---------- Texte présenté
Nous célébrons tous les Jeudis saints, la Cène du Seigneur, l’institution de l’eucharistie…Et pourtant le texte de l’évangile que nous venons d’entendre ne fait pas référence à l’eucharistie, mais il se concentre sur un rite bien étrange, le lavement des pieds. Cet évènement est raconté seulement dans l’évangile de Jean. Vous n’en trouverez aucune mention chez les trois autres évangélistes.
Que veut nous dire Jésus par ce geste dérangeant à plus d’un titre ? Dérangeant parce que dans nos sociétés occidentales du 21e siècle, on ne pratique plus cela. Dérangeant parce que l’on ne touche pratiquement jamais cette partie du corps chez autrui. Dérangeant parce que cet acte – qui était fait par les esclaves ou les domestiques lorsque les visiteurs arrivaient à la maison ou chez un hôte avant de passer à table – est fait aujourd’hui par Jésus. Jésus prend la position du serviteur, aux pieds de ses disciples. Une fois de plus, l’ordre des choses est renversé par le Seigneur.
Alors quels sens donner au lavement des pieds réalisé par Jésus le soir du Jeudi saint ?
Vous l’avez remarqué, l’évangile selon saint Jean regorge de métaphores. Nous pouvons dire en l’espèce que nous avons une parabole en actes qui se veut mémorable, tant pour les disciples qui entourent Jésus que pour nous-mêmes.
Notons que le lavement des pieds ne se déroule pas à l’arrivée des disciples dans la maison, mais durant le repas. Ce n’est pas un détail et je pense que nous pouvons trouver ici le point de liaison fondamental entre le lavement des pieds et l’eucharistie. On ne peut en effet « entrer en eucharistie », oserais-je dire, que si nous sommes passés par la soumission au lavement des pieds qui est, nous le verrons, plus qu’un rite de purification, un partage personnel du sacrifice du Seigneur.
Nous sommes donc durant le repas (verset 2), quelques heures avant la célébration de la Pâque juive, à quelques heures de la mort en croix, de Celui qui sera reconnu comme l’Agneau de Dieu.
C’est sur cet arrière-fond que l’action de Jésus doit être interprétée. Il y a là une forme de clé interprétative de ce qui va se dérouler.
« Jésus, sachant que le Père a tout remis entre ses mains, qu’il est sorti de Dieu et qu’il s’en va vers Dieu, se lève de table, dépose son vêtement, et prend un linge qu’il se noue à la ceinture ;
puis il verse de l’eau dans un bassin. Alors il se mit à laver les pieds des disciples et à les essuyer avec le linge qu’il avait à la ceinture ».
Nous ne retenons généralement qu’une seule signification à cette scène : « se laver les pieds » les uns aux autres, c’est-à-dire à se servir mutuellement, même – et en particulier – lorsque cela implique de s’abaisser pour honorer l’autre.
Une lecture attentive de l’épisode semble nous pousser plus loin.
Le lavement des pieds représente la purification décisive, complète et définitive de tout disciple de Jésus.
--------------------
---------- Données fournies
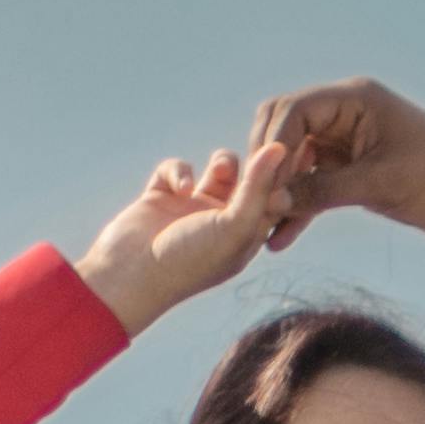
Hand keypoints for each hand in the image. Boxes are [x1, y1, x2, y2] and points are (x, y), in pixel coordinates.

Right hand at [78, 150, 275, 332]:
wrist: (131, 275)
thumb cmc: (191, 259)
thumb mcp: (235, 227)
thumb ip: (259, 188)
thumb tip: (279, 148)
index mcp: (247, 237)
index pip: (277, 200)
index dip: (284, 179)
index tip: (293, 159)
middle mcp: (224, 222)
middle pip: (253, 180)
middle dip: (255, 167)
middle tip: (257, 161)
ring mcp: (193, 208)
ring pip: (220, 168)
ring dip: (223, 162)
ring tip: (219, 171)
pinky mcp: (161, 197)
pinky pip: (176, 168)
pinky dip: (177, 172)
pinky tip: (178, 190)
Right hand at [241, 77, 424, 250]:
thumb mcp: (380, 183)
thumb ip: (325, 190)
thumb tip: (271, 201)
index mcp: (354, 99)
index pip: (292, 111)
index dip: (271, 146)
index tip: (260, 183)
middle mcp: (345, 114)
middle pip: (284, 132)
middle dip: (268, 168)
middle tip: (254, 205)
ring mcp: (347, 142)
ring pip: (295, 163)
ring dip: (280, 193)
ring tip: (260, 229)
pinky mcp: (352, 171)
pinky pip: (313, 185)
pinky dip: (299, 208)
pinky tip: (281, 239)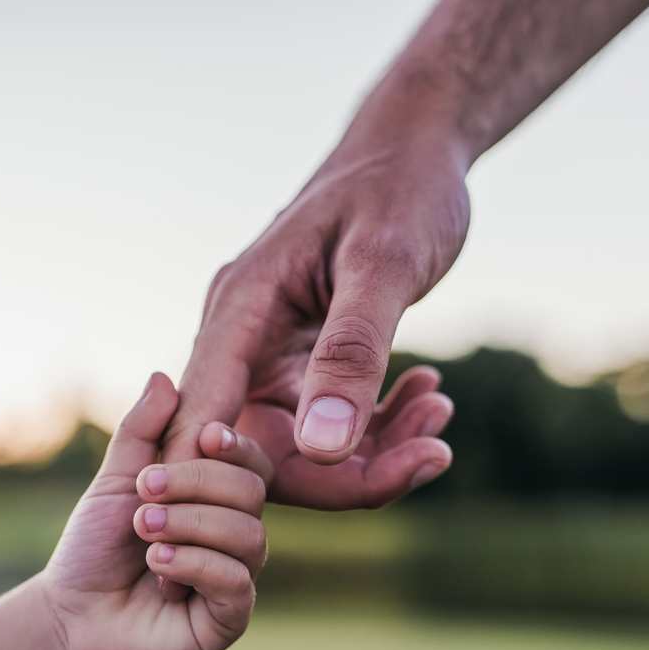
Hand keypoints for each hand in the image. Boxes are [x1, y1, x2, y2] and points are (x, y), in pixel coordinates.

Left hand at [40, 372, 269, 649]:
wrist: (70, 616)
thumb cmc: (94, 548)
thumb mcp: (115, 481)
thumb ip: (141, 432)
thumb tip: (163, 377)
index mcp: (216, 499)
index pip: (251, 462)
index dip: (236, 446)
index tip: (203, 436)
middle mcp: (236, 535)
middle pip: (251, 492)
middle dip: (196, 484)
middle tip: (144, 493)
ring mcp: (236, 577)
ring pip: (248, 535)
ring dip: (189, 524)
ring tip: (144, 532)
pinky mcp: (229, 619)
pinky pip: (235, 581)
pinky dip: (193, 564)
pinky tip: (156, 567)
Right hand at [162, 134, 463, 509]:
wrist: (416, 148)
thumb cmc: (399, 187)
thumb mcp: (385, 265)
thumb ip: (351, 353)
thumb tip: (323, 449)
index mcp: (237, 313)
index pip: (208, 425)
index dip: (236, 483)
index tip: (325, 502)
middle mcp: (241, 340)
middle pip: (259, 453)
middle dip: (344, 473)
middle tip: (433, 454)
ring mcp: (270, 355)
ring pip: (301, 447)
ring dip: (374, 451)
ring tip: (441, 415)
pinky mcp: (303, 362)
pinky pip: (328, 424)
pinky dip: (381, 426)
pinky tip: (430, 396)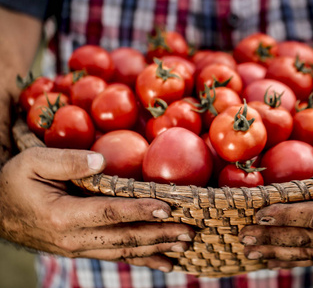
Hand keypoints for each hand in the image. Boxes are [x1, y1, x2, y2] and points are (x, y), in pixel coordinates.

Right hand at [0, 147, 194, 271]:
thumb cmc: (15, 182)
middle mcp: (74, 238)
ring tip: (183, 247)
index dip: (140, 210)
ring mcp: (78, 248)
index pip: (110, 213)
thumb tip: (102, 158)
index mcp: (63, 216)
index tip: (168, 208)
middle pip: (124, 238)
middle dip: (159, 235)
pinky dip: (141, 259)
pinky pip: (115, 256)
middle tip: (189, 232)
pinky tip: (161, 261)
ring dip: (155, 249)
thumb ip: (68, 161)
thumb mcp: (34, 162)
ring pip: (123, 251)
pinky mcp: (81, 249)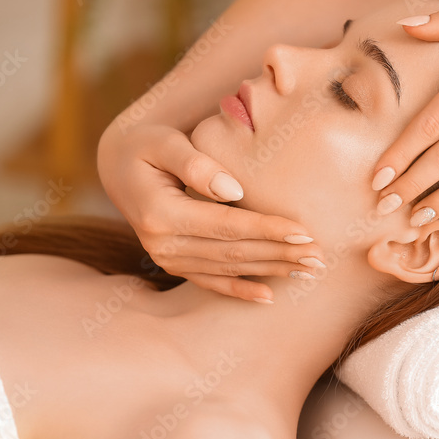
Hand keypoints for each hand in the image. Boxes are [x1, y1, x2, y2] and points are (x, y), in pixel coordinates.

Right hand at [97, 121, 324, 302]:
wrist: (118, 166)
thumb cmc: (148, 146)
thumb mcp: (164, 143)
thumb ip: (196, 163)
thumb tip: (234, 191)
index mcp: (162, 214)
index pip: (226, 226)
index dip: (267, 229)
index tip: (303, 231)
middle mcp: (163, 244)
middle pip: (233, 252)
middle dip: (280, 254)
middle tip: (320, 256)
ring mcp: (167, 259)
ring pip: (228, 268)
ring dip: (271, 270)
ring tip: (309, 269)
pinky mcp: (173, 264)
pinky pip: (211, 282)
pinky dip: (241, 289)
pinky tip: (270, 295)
--------------------
Actions à réaliser
a: D'après le texte sur le lavement des pieds, dans quel évangile cet épisode est-il raconté ?
b: Veuillez reproduire le passage du texte sur le lavement des pieds compris entre « Nous ne retenons » et « pour honorer l’autre. », inclus.

Réponses par tâche
a: Seulement dans l'évangile de Jean.

b:
Nous ne retenons généralement qu’une seule signification à cette scène : « se laver les pieds » les uns aux autres, c’est-à-dire à se servir mutuellement, même – et en particulier – lorsque cela implique de s’abaisser pour honorer l’autre.